Die Mafia der Gegenwart
Längst werden auch andere organisierte, kriminelle Vereinigungen mit dem Begriff „Mafia“ belegt. Die eigentliche italienische Mafia ist mittlerweile weltweit aktiv und hat nichts von ihrer kriminellen Energie und dem Machthunger verloren. Neben der Schutzgelderpressung von Unternehmen und Gastronomen, Prostitution, Drogen, Geldwäsche und Markenpiraterie, agiert die Cosa Nostra auch auf politischer Ebene. Um Politiker für die Vertretung ihrer Interessen zu gewinnen, setzt die Mafia nicht nur auf Erpressung, sondern macht bei Bedarf auch ihren Einfluss in der Bevölkerung geltend oder aber kauft gezielt Wahlstimmen. So geschehen beispielsweise 2001, als die italienische Mafia zur Unterstützung der Forza Italia Partei aufrief und die Berlusconi-Partei alle Direktmandate auf Sizilien gewann.

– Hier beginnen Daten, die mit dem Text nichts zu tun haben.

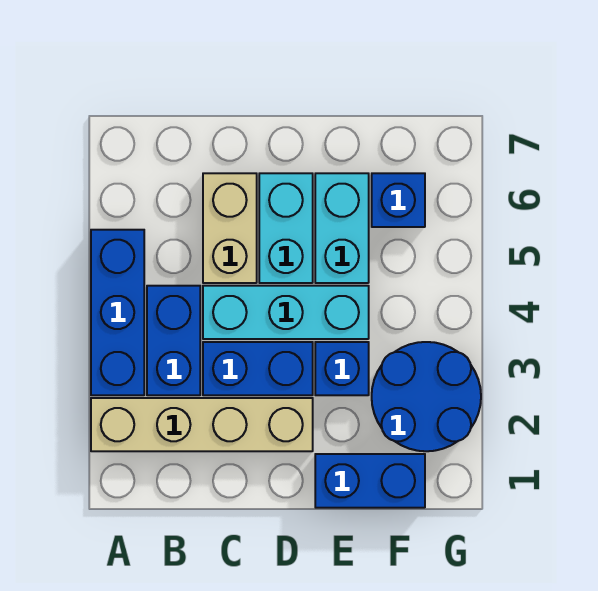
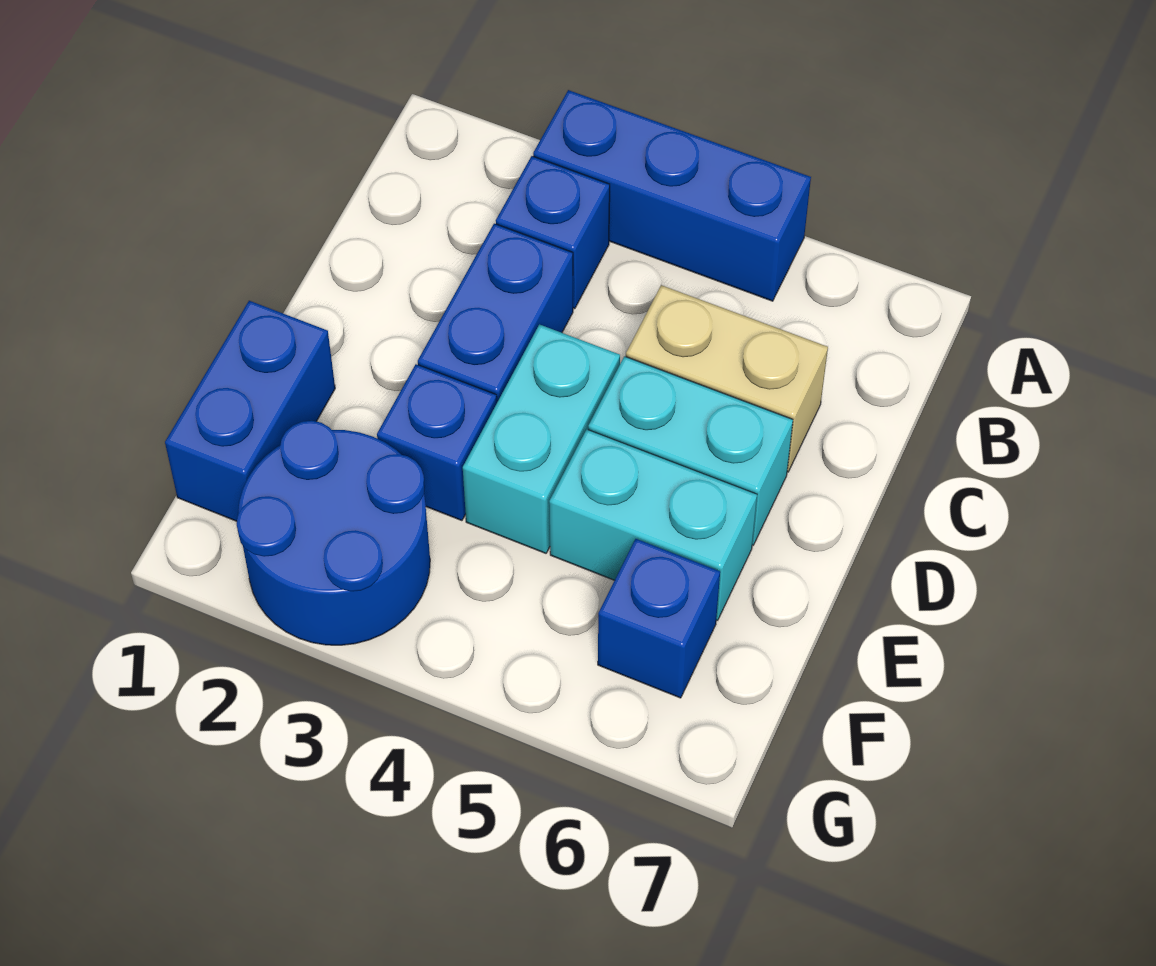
tan 1x4 brick [91,398,313,451] -> none
blue 1x2 brick [147,286,200,395] -> blue 1x1 brick [496,156,610,309]
cyan 1x3 brick [203,286,369,339] -> cyan 1x2 brick [463,324,620,553]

Andere, mafiaähnliche Organisationen mit gleichen kriminellen Machenschaften sind u.a. das Kosher Nostra in den USA, die albanische Mafia, die Pruszkow-Organisation in Polen, die japanische Yakuza, Nasa Stvar in Serbien und die Ringvereine in Deutschland. Woher genau der Begriff „Mafia“ stammt, ist nicht genau geklärt. Im italienischen, arabischen und auch sizilianischen Sprachgebrauch gibt es mehrere Begriffe, von denen das Wort „Mafia“ abgeleitet sein könnte. Einige Forscher vermuten, dass der Name aus dem arabischen und italienischen Sprachraum abgeleitet ist und „Anmaßung“ bedeutet.